Self explanation

Self-explanation is the technique of explaining to another person (or yourself) what you are doing whilst you work and why e.g. precisely detailing why you are times the numerator by 7 and the denominator by 2 or what happens in a synapse when it fires to transfer a signal from one neuron to the next.

This can be put in to practice by asking yourself or another person to explain exactly what it is they mean when they are writing an essay or what they are doing when solving a maths problem. The prompt questions you can use can be either “content-free” or “content-specific”; they can include no information about the question at hand (e.g. “Explain what the sentence means to you. That is, what new information does the sentence provide for you? And how does it relate to what you already know?”) or they can contain relevant information to the question (e.g. “Why do you calculate the total acceptable outcomes by multiplying?”).

There have been many different studies examining the efficacy of self explanation and the circumstances in which it works best. Bielaczyc et al. (1995) conducted an experiment on 24 students (a very low number of participants) embarking on a programming course and divided them into two groups; those who received explicit instructions on how to effectively use self explanation and those who just received written instructions. They found (unsurprisingly) that those who were given explicit instructions used self explanation more and this increased use of self explanation was associated with greater performance gains. However this positive result should be taken with a pinch of salt as both conditions were actually told to use self explanation (with the experimental group actually being shown how to do it and the control group just receiving written instructions) and the fact it has a very small number of participants.

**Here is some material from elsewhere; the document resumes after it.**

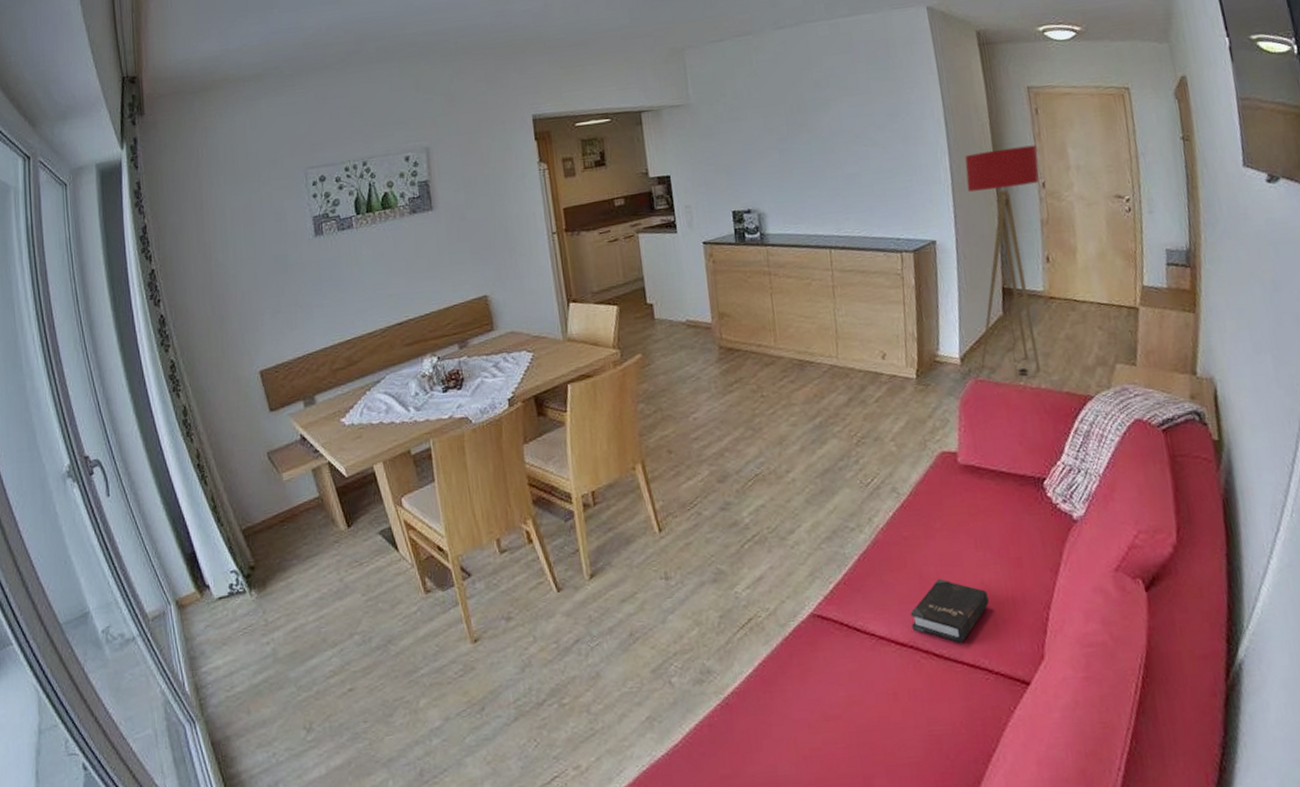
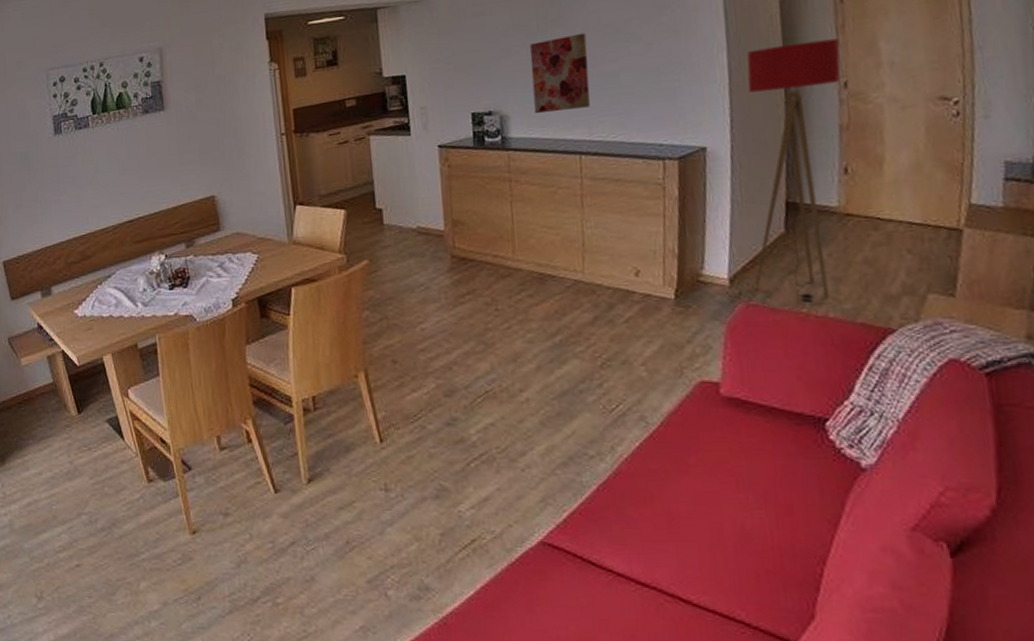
wall art: none [782,137,837,212] -> present [530,33,591,114]
hardback book: present [910,578,989,643] -> none [654,518,750,590]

Aleven & Koedinger (2002) found that 15 and 16 year old children taking a geometry class scored higher in a subsequent test after using self explanation than the children who (during practice) just provided the correct answer. During practice, the students used a Cognitive Tutor (an interactive computer program that helped students) across all conditions e.g. participants in the self explanation condition explained each step they took and got feedback from the program as to whether it was correct. Whilst they found a positive effect for self explanation, this study also suffered from a low number of participants (41 participants, only 24 of whom actually completed the experiment).

Rittle-Johnson (2006) looked whether self explanation helped students with maths problems they had not encountered yet. There were two variables; instruction vs no instruction and self explanation vs no self explanation. She found that students who were given instructions on how to get the correct answer and those who (after getting the answer) had to explain why one answer was correct and another was incorrect, had greater procedural knowledge (the steps they had to do in order to get the correct answer). There was no interaction between instruction and self explanation. This study had enough participants per condition to have sufficient power (so you can be more confident that the finding isn’t a false-positive; Simons, Nelson & Simonsohn, 2011). This study also tested the students after a two week delay and found that participants who used self explanation scored the highest. However the participants were tested immediately after the intervention so practice testing may have had some effect on understading (Dunlowsky et al., 2013)

However, it should be noted that the utility of self explanation is massively diminished when students are provided with explanations of the answer; presumably because students put in little effort before looking at the answers (Schworm & Renkl, 2006, as cited in Dunlowsky et al., 2013).

Overall it would seem  that self explanation can be effective for learning, but more research needs to be done to determine how much of an effect it has and how long its effects last.

Aleven, V. & Koedinger, K. (2002). An effective metacognitive strategy: learning by doing and explaining with a computer-based Cognitive Tutor. Cognitive Science. 26 (1), 147–179.
Bielaczyc, K.; Pirolli, P. & Brown, A.. (1995). Training in Self-Explanation and Self-Regulation Strategies: Investigating the Effects of Knowledge Acquisition Activities on Problem Solving. Cognition and Instruction. 13 (2), 221-252.
Dunlosky, J.; Rawson, K.; Marsh, E.; Nathan, M. & Willingham, D. (2013). Improving Students’ Learning With Effective Learning Techniques: Promising Directions From Cognitive and Educational Psychology. Psychological Science in the Public Interest. 14 (1), 4-58.
Rittle-Johnson, B.. (2006). Promoting Transfer: Effects of Self-Explanation and Direct Instruction. Child Development. 77 (1), 1-15.
Simons, J.; Nelson, L. & Simonsohn, U. (2011). False-Positive Psychology: Undisclosed Flexibility in Data Collection and Analysis Allows Presenting Anything as Significant. Psychological Science. 22 (11), 1359–1366. 
Schworm, S. & Renkl, A. (2006). Computer-supported example based learning: When instructional explanations reduce selfexplanations. Computers & Education, 46 (1), 426–445.